* RECORDS FOR THE EXERCISE *
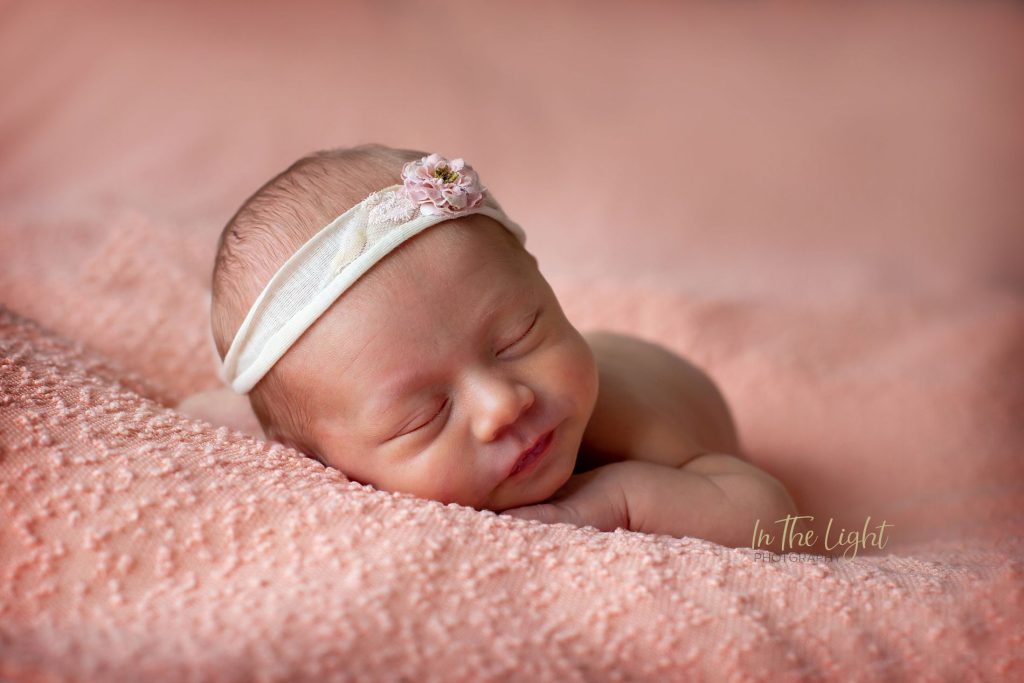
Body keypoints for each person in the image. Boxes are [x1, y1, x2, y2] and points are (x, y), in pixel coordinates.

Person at [181, 143, 797, 550]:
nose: (503, 404)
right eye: (424, 414)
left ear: (542, 283)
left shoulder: (627, 425)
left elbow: (772, 518)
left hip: (668, 395)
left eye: (518, 337)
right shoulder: (322, 436)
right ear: (317, 457)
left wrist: (617, 500)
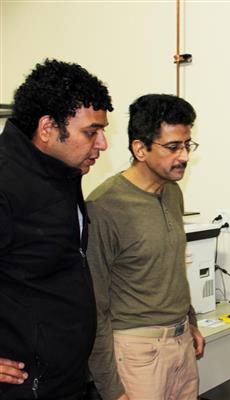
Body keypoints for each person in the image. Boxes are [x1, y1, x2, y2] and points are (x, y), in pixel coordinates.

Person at [0, 59, 112, 399]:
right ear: (48, 127)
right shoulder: (6, 181)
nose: (103, 144)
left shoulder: (63, 172)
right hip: (24, 386)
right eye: (91, 132)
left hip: (66, 377)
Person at [86, 94, 205, 400]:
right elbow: (94, 304)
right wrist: (111, 388)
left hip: (180, 344)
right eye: (172, 147)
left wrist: (189, 321)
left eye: (187, 144)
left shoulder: (172, 192)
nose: (184, 156)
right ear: (140, 149)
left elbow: (171, 266)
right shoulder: (104, 207)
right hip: (137, 352)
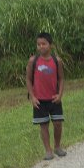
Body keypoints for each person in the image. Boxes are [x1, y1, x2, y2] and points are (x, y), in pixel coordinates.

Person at [26, 32, 66, 160]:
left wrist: (60, 95)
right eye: (38, 44)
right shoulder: (33, 61)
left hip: (54, 99)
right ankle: (48, 150)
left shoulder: (57, 61)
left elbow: (61, 79)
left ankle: (57, 147)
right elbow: (28, 79)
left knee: (58, 123)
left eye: (44, 44)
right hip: (39, 100)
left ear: (50, 45)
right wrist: (32, 97)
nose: (41, 46)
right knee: (43, 125)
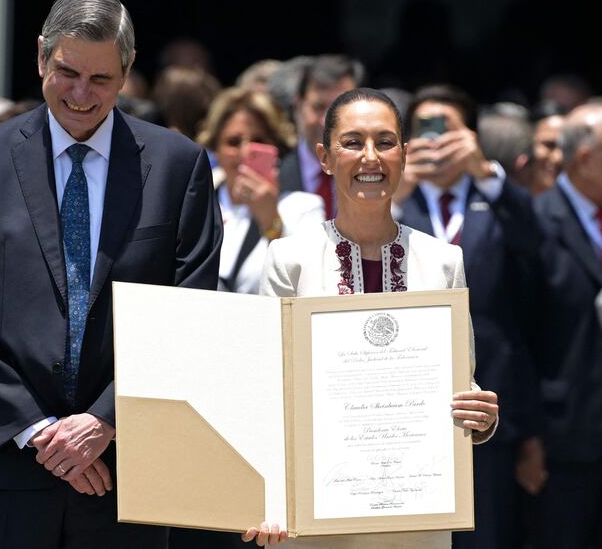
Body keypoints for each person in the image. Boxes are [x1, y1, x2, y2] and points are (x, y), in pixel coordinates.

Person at [0, 0, 222, 549]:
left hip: (125, 476)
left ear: (128, 69)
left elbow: (191, 312)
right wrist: (43, 434)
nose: (82, 95)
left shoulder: (177, 165)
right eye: (67, 72)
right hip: (9, 475)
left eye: (102, 79)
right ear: (41, 54)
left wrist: (105, 420)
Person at [245, 87, 498, 548]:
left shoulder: (444, 260)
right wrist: (268, 500)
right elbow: (267, 391)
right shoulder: (289, 259)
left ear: (403, 154)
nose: (370, 158)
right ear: (324, 156)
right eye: (352, 142)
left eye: (385, 142)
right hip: (317, 515)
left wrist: (479, 413)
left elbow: (462, 380)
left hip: (416, 514)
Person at [395, 84, 544, 549]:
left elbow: (537, 252)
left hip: (491, 397)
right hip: (408, 395)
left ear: (471, 135)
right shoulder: (398, 202)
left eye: (447, 129)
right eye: (423, 130)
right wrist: (396, 196)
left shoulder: (495, 196)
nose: (435, 141)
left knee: (489, 529)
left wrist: (486, 172)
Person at [529, 103, 602, 549]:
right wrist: (527, 441)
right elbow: (522, 335)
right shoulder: (536, 221)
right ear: (585, 158)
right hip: (563, 440)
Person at [197, 87, 324, 294]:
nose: (245, 152)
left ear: (276, 147)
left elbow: (309, 281)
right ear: (215, 148)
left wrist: (271, 221)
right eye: (233, 142)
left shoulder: (303, 207)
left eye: (258, 141)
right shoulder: (196, 203)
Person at [278, 54, 365, 218]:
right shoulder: (273, 179)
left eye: (340, 108)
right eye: (318, 107)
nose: (326, 121)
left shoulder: (379, 176)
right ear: (298, 106)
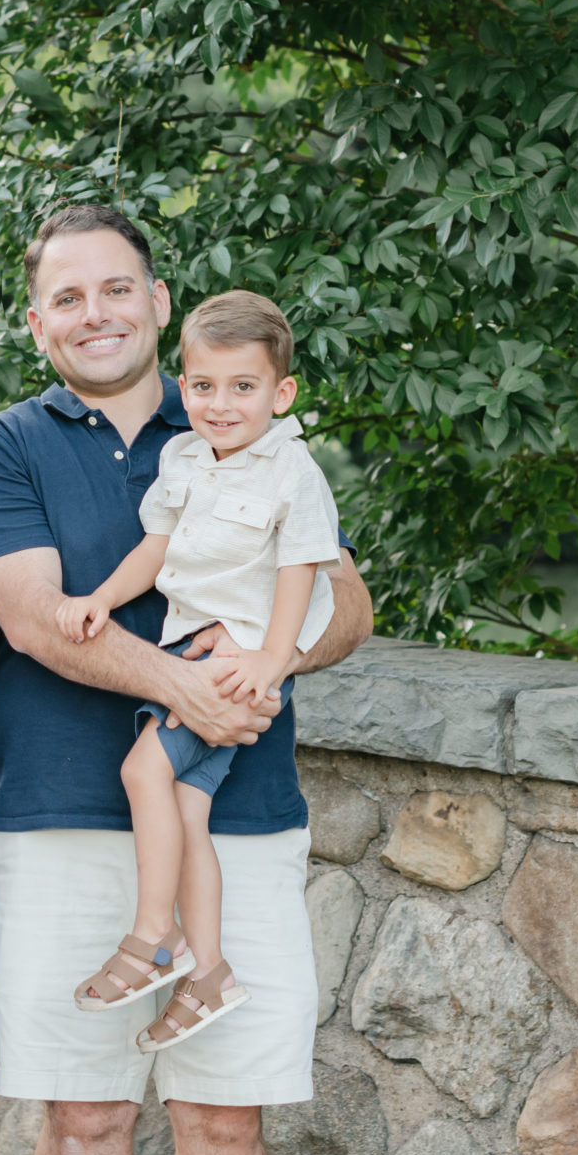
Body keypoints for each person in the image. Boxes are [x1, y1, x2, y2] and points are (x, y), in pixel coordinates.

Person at [0, 205, 373, 1155]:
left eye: (115, 289)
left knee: (224, 1118)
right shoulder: (4, 451)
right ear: (36, 321)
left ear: (155, 296)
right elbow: (36, 619)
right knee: (79, 1120)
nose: (94, 313)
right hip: (63, 813)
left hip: (243, 809)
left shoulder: (237, 429)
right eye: (66, 297)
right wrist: (186, 691)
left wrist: (263, 662)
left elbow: (343, 597)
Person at [56, 291, 342, 1047]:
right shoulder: (182, 457)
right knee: (185, 813)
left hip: (235, 663)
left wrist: (268, 665)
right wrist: (101, 598)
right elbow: (156, 551)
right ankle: (209, 972)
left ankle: (156, 936)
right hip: (192, 650)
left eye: (242, 387)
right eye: (204, 386)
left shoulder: (292, 471)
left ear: (279, 393)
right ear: (183, 384)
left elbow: (300, 573)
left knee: (141, 774)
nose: (220, 404)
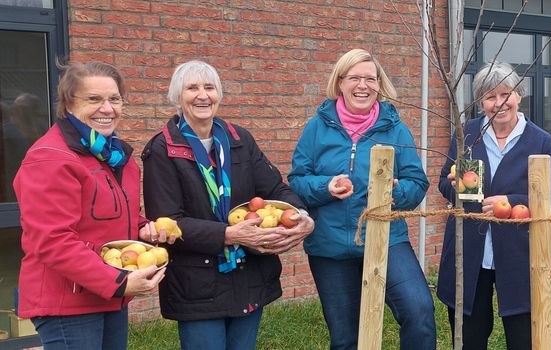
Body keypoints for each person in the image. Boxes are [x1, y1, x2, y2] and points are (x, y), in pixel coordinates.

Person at [142, 60, 314, 350]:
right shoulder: (162, 148)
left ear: (219, 94)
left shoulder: (238, 139)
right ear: (177, 97)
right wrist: (230, 234)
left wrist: (302, 215)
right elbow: (167, 222)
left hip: (247, 274)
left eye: (209, 87)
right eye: (192, 88)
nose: (202, 95)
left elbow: (274, 189)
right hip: (197, 284)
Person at [287, 49, 435, 350]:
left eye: (371, 78)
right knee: (346, 339)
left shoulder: (395, 129)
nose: (363, 85)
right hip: (330, 245)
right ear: (340, 82)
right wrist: (326, 186)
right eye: (354, 78)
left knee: (419, 311)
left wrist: (394, 192)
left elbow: (417, 182)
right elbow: (298, 180)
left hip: (386, 238)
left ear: (379, 84)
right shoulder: (317, 128)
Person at [14, 61, 167, 349]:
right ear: (69, 104)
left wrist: (144, 228)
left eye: (114, 99)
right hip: (67, 302)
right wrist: (118, 281)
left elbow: (115, 215)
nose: (107, 109)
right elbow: (52, 240)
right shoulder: (51, 157)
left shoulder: (114, 155)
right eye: (94, 99)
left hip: (106, 294)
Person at [436, 61, 551, 349]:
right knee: (470, 338)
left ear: (519, 95)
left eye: (506, 94)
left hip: (519, 255)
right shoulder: (467, 134)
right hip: (469, 252)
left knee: (522, 339)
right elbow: (444, 182)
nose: (499, 103)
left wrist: (511, 203)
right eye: (490, 96)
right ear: (481, 102)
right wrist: (455, 186)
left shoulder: (539, 140)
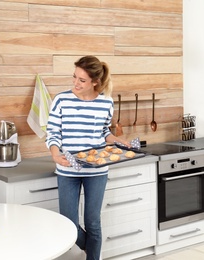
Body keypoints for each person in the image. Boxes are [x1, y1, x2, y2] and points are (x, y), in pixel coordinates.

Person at [45, 56, 130, 260]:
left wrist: (116, 139)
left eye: (82, 80)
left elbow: (102, 132)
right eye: (74, 77)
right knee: (69, 223)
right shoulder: (61, 100)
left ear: (95, 82)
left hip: (96, 170)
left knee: (93, 222)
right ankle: (92, 251)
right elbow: (53, 132)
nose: (76, 83)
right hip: (68, 169)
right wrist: (55, 154)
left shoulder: (106, 102)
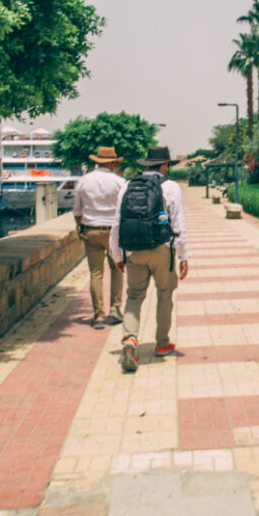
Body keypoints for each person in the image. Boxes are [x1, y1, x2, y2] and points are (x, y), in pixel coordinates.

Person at [110, 146, 188, 371]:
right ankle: (162, 343)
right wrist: (183, 256)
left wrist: (117, 253)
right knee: (165, 294)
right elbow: (178, 223)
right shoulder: (171, 187)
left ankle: (130, 339)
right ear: (164, 166)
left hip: (133, 249)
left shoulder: (127, 185)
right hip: (162, 249)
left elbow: (117, 221)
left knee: (134, 295)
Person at [73, 146, 127, 329]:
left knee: (95, 273)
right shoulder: (120, 182)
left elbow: (77, 210)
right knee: (117, 268)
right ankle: (115, 307)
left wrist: (80, 226)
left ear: (97, 161)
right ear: (112, 163)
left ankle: (98, 316)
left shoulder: (84, 181)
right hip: (113, 231)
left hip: (92, 229)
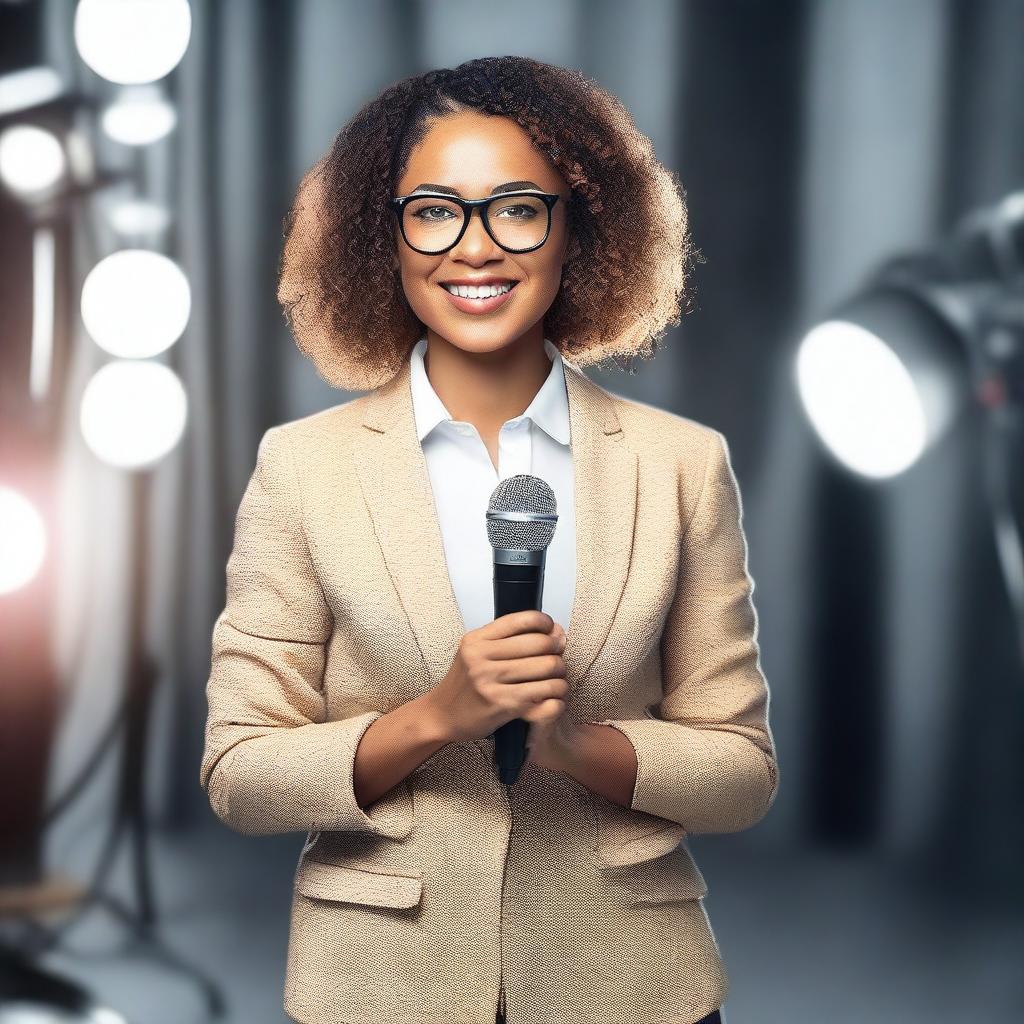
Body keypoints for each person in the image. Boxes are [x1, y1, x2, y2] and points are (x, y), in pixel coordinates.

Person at [201, 56, 778, 1024]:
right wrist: (435, 716)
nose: (473, 247)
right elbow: (240, 774)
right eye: (432, 209)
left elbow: (742, 772)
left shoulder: (681, 463)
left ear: (576, 230)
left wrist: (575, 744)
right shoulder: (301, 467)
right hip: (379, 985)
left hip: (632, 985)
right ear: (381, 237)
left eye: (517, 208)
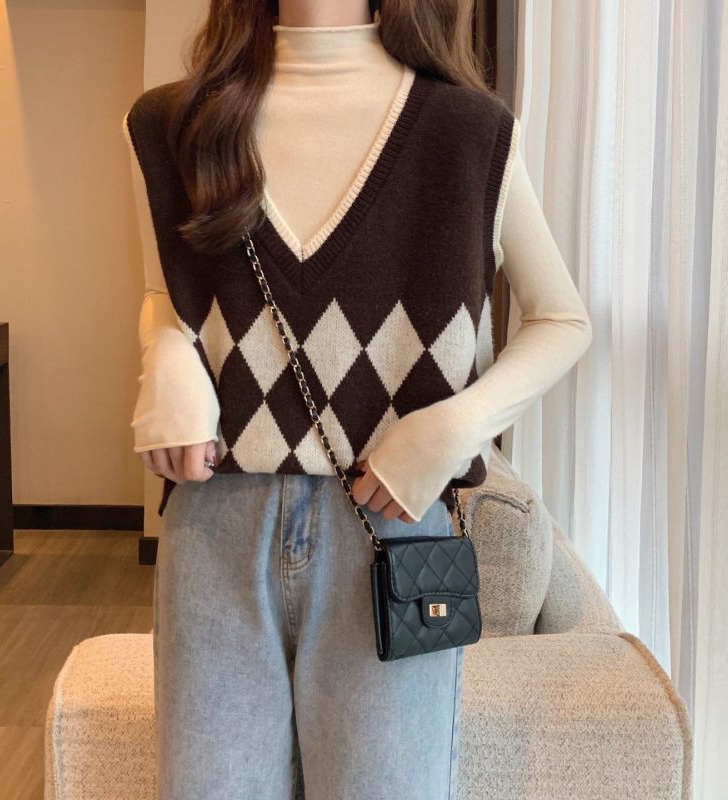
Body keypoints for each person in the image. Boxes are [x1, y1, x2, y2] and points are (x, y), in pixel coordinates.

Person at [122, 1, 592, 798]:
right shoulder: (172, 125)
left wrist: (452, 428)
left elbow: (562, 320)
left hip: (395, 529)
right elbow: (164, 292)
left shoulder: (467, 133)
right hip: (213, 527)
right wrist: (165, 357)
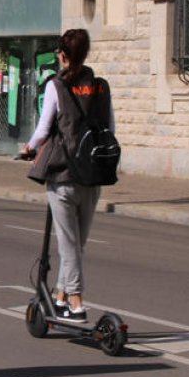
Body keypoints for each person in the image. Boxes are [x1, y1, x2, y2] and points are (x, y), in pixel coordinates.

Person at [20, 28, 116, 323]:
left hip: (63, 174)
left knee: (68, 245)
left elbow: (43, 129)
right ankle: (61, 298)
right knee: (76, 245)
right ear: (85, 54)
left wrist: (29, 148)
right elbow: (111, 127)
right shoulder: (100, 86)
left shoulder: (56, 86)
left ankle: (76, 303)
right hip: (94, 174)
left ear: (62, 55)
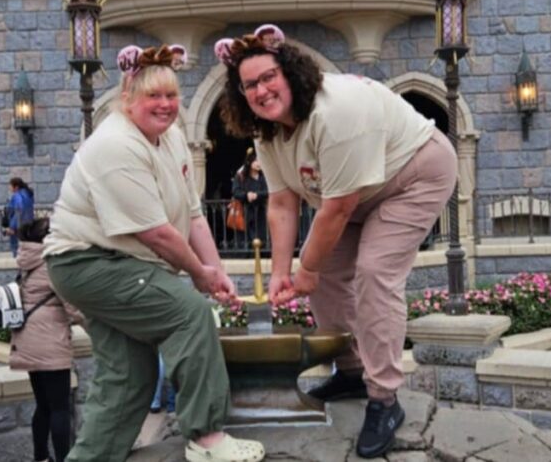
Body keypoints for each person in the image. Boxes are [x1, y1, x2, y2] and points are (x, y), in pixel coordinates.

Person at [215, 24, 457, 459]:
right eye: (249, 85)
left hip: (413, 175)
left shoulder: (335, 113)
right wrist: (284, 272)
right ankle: (351, 372)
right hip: (359, 193)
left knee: (373, 273)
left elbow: (336, 209)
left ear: (289, 71)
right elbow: (283, 204)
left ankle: (384, 397)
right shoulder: (267, 131)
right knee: (323, 272)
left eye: (268, 76)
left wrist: (305, 269)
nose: (261, 90)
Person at [43, 44, 264, 462]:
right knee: (189, 313)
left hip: (116, 261)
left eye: (171, 95)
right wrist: (200, 277)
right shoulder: (114, 145)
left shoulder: (174, 137)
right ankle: (207, 438)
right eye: (153, 96)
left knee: (128, 374)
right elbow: (158, 234)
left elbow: (194, 215)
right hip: (86, 262)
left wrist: (215, 270)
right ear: (129, 97)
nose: (165, 105)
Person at [10, 218, 82, 462]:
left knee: (43, 405)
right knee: (60, 408)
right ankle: (63, 458)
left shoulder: (26, 261)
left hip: (28, 339)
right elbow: (72, 306)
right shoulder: (51, 264)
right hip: (50, 341)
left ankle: (40, 457)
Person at [231, 147, 269, 246]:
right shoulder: (241, 176)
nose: (259, 163)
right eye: (256, 160)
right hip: (245, 212)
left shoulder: (264, 176)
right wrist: (246, 195)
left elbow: (269, 191)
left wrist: (257, 195)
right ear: (249, 162)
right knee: (245, 240)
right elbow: (236, 191)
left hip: (261, 213)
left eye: (260, 160)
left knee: (261, 239)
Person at [5, 177, 35, 257]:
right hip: (28, 223)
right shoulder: (28, 194)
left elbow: (19, 210)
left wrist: (12, 227)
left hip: (18, 225)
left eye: (11, 186)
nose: (9, 188)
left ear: (16, 187)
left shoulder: (17, 195)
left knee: (16, 249)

* TASK ITEM *
The lines above starting at the one that holds "left wrist: (511, 203)" and ending at the one that holds "right wrist: (435, 716)" are to be written out exactly, ends included, and no pictures are to be copied.

* ANSWER SECTION *
left wrist: (511, 203)
right eye: (490, 96)
right ear: (481, 102)
right wrist: (455, 186)
left shoulder: (539, 140)
Body keypoints for each person in the image. Boxes are [x1, y1, x2, y2] and points are (x, y), in pixel coordinates.

Person at [45, 56, 130, 260]:
left wrist: (116, 139)
left eye: (82, 80)
left elbow: (102, 132)
right eye: (74, 77)
right knee: (69, 223)
right shoulder: (61, 100)
left ear: (95, 82)
left hip: (96, 170)
left knee: (93, 222)
right ankle: (92, 251)
right elbow: (53, 132)
nose: (76, 83)
right hip: (68, 169)
right wrist: (55, 154)
left shoulder: (106, 102)
Body keypoints for each person in the image. Boxes are [x1, y1, x2, y2] and points are (x, y), in pixel coordinates.

Person at [110, 146, 188, 371]:
right ankle: (162, 343)
right wrist: (183, 256)
left wrist: (117, 253)
right knee: (165, 294)
right elbow: (178, 223)
right shoulder: (171, 187)
left ankle: (130, 339)
right ear: (164, 166)
left hip: (133, 249)
left shoulder: (127, 185)
right hip: (162, 249)
left elbow: (117, 221)
left knee: (134, 295)
Person at [73, 146, 127, 329]:
left knee: (95, 273)
right shoulder: (120, 182)
left elbow: (77, 210)
right knee: (117, 268)
right ankle: (115, 307)
left wrist: (80, 226)
left ear: (97, 161)
right ear: (112, 163)
left ankle: (98, 316)
left shoulder: (84, 181)
right hip: (113, 231)
left hip: (92, 229)
Body keypoints for each person in the image. Boxes are [x1, y1, x2, y2] and points are (x, y), in pixel coordinates.

Person at [201, 56, 778, 1024]:
right wrist: (435, 716)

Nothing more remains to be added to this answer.